And the need for adults in governments worldwide was underlined by the co-CEO of Village Roadshow, Graham Burke, who thinks Google is “facilitating crime” by doing precious little on its search engine to kill piracy of movies. Burke is happy for Google to sue him as he thinks the issue needs to have its day in court. Now that’s the attitude of a grown up!

He says illegal downloads of films such as Lion and Mad Max: Fury Road caused losses of millions of dollars to his company. He told Fairfax Media that “If piracy isn’t nailed ... the Australian film industry will be over.” 

In Korea, where Google is not the dominant search engine, local search platforms remove links to pirated content themselves.
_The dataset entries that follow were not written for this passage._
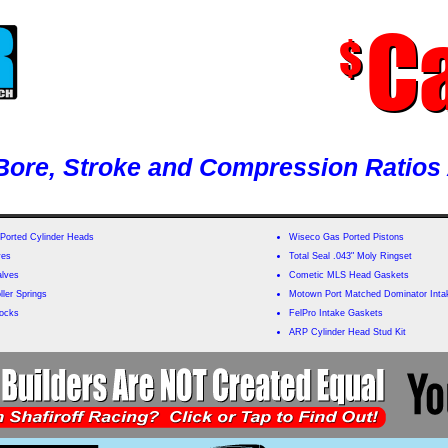
Ca
$
ore, Stroke and Compression Ratios 
Ported Cylinder Heads
Wiseco Gas Ported Pistons
ves
Total Seal .043" Moly Ringset
alves
Cometic MLS Head Gaskets
ler Springs
Motown Port Matched Dominator Inta
Locks
FelPro Intake Gaskets
ARP Cylinder Head Stud Kit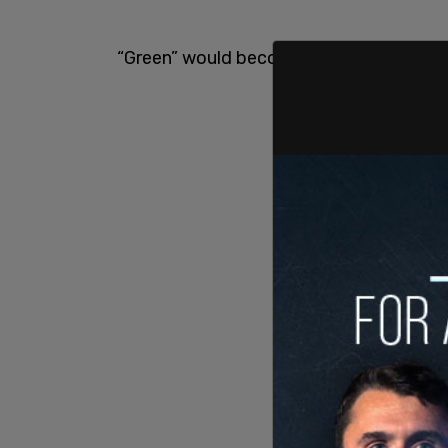
“Green” would become the new “Red”, so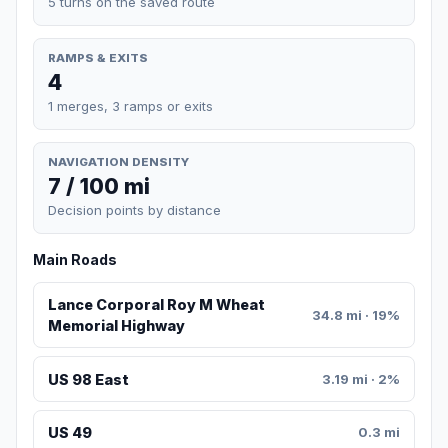
5 turns on the saved route
RAMPS & EXITS
4
1 merges, 3 ramps or exits
NAVIGATION DENSITY
7 / 100 mi
Decision points by distance
Main Roads
Lance Corporal Roy M Wheat
34.8 mi · 19%
Memorial Highway
US 98 East
3.19 mi · 2%
US 49
0.3 mi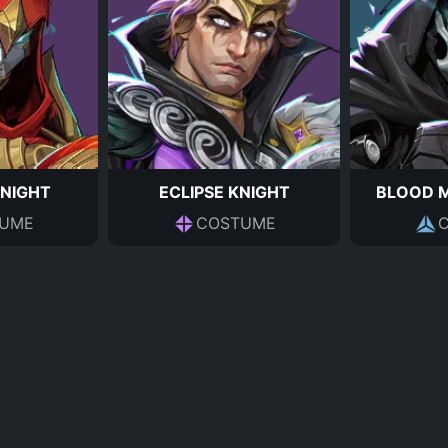
KNIGHT
ECLIPSE KNIGHT
BLOOD 
UME
COSTUME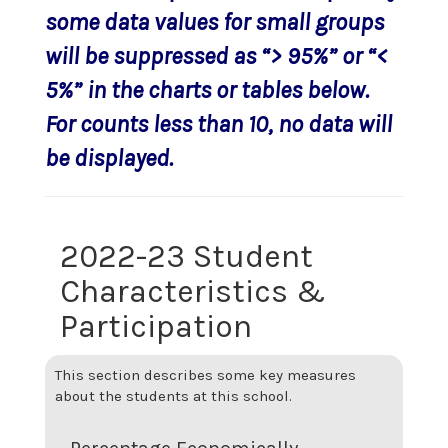
some data values for small groups
will be suppressed as “> 95%” or “<
5%” in the charts or tables below.
For counts less than 10, no data will
be displayed.
2022-23 Student
Characteristics &
Participation
This section describes some key measures
about the students at this school.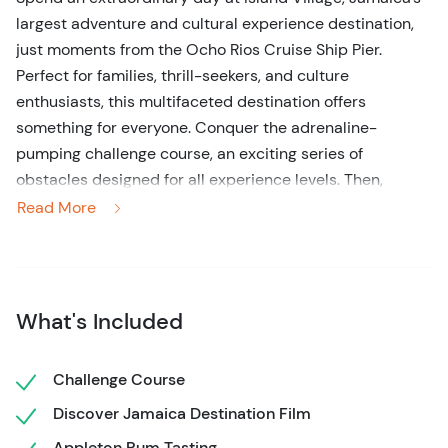
largest adventure and cultural experience destination,
just moments from the Ocho Rios Cruise Ship Pier.
Perfect for families, thrill-seekers, and culture
enthusiasts, this multifaceted destination offers
something for everyone. Conquer the adrenaline-
pumping challenge course, an exciting series of
obstacles designed for all experience levels. Then,
immerse yourself in Jamaica’s rich heritage with the
Read More
“Discover Jamaica” film, a visually stunning journey into
the island’s vibrant culture.
Take your taste buds on an adventure too! Relish the
What's Included
bold flavors of Jamaica during a curated Appleton Rum
tasting and savor the finest island coffee with the
Jablum Coffee experience. For lunch, treat yourself to a
Challenge Course
traditional Jamaican feast. Choices like smoky Jerk
Discover Jamaica Destination Film
Chicken with Rice and Peas or freshly Fried Fish Fillet
Appleton Rum Tasting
And while Google does say it takes the fight against online piracy seriously, it’s time politicians took the adult’s option and started making laws to improve society and the economy!

It’s staggering that the US isn’t more serious about the issue, considering how important Hollywood and its products are to its economy.

Five years ago, the US statistician investigated the importance of the arts to GDP and “creative industries led by Hollywood accounted for about $504 billion, or at least 3.2% of U.S. goods and services, the government said in its first official measure of how arts and culture affect the economy.” (hollywoodreporter.com)

Voters in places like the USA have shown they don’t think much of politicians who behave like grown ups and economies still seem to do OK but maybe we’re underestimating the importance of adults being in charge. 

It could be a case of not knowing what we’re missing out on and ignorance might be bliss, except when your business is going broke and you’ve lost a job because politicians didn’t have the guts to deal with illegal aspects of digital disruption. And that’s no pun on Barnaby’s disruptive behaviour!